**What the task asks**: In the lines below, swap "series" for "data sets" everywhere and change nothing else. Copy the lines out again without the pictures.

Top of Given data

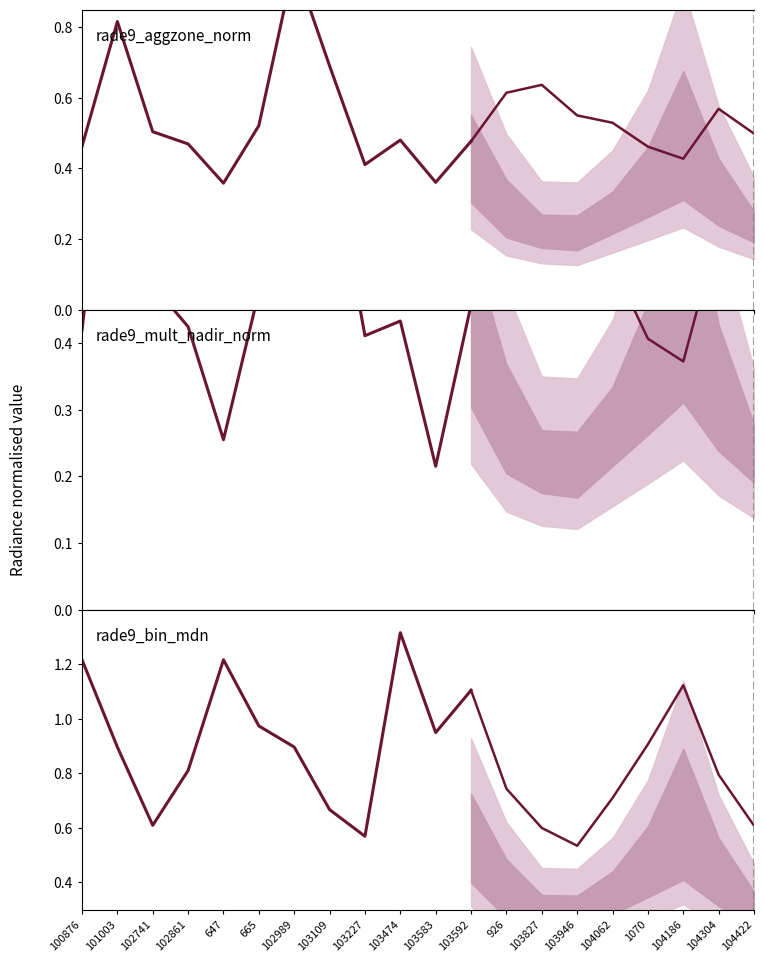

At which category is the sum across all series the highest?

103474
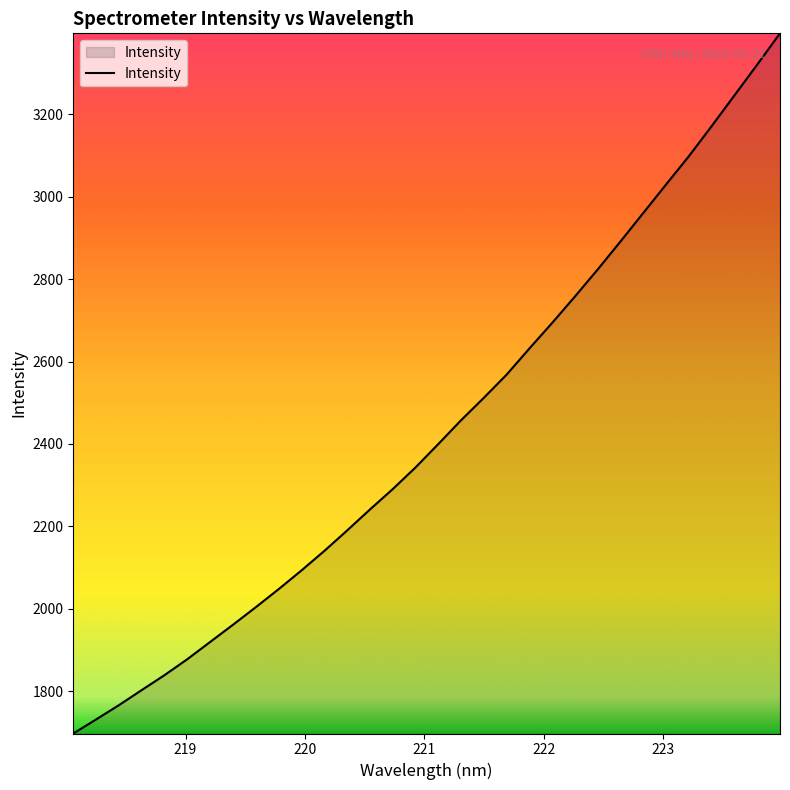

What is the maximum value shown in the chart?

3396.2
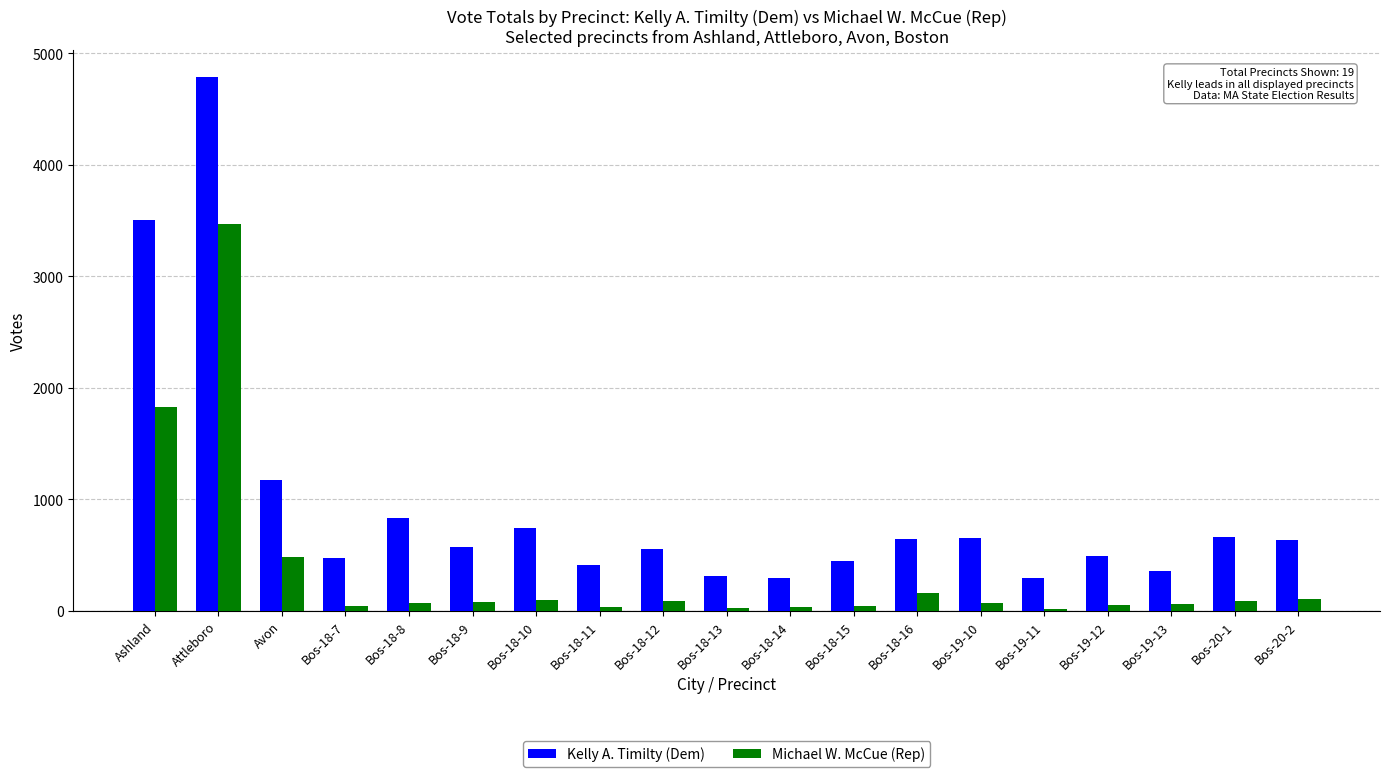

What is the total value across all series at Bos-18-14?

333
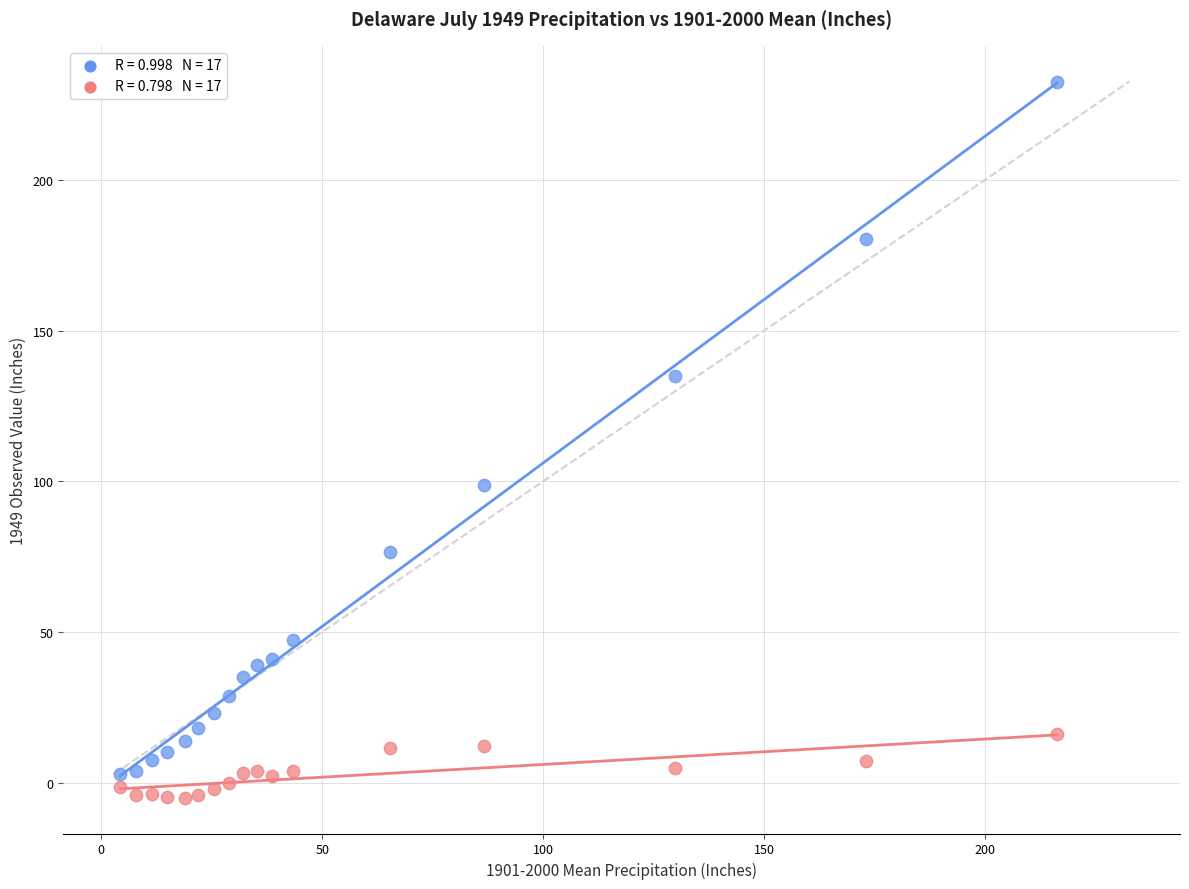

Across all series, what Y value is closest to 113?

98.7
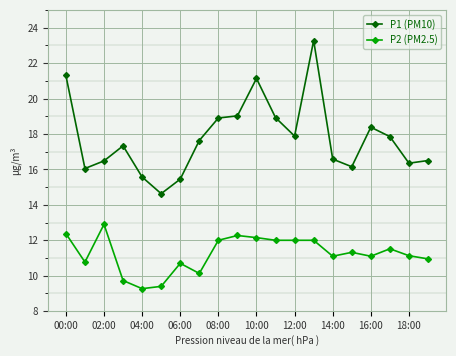

Which series has the widest spread of values?

P1 (PM10)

Bottom of Given data

**Response to the task**:
At which category is the sum across all data sets the highest?

103474

What is the maximum value shown in the chart?

3396.2

What is the total value across all data sets at Bos-18-14?

333

Across all data sets, what Y value is closest to 113?

98.7

Which data sets has the widest spread of values?

P1 (PM10)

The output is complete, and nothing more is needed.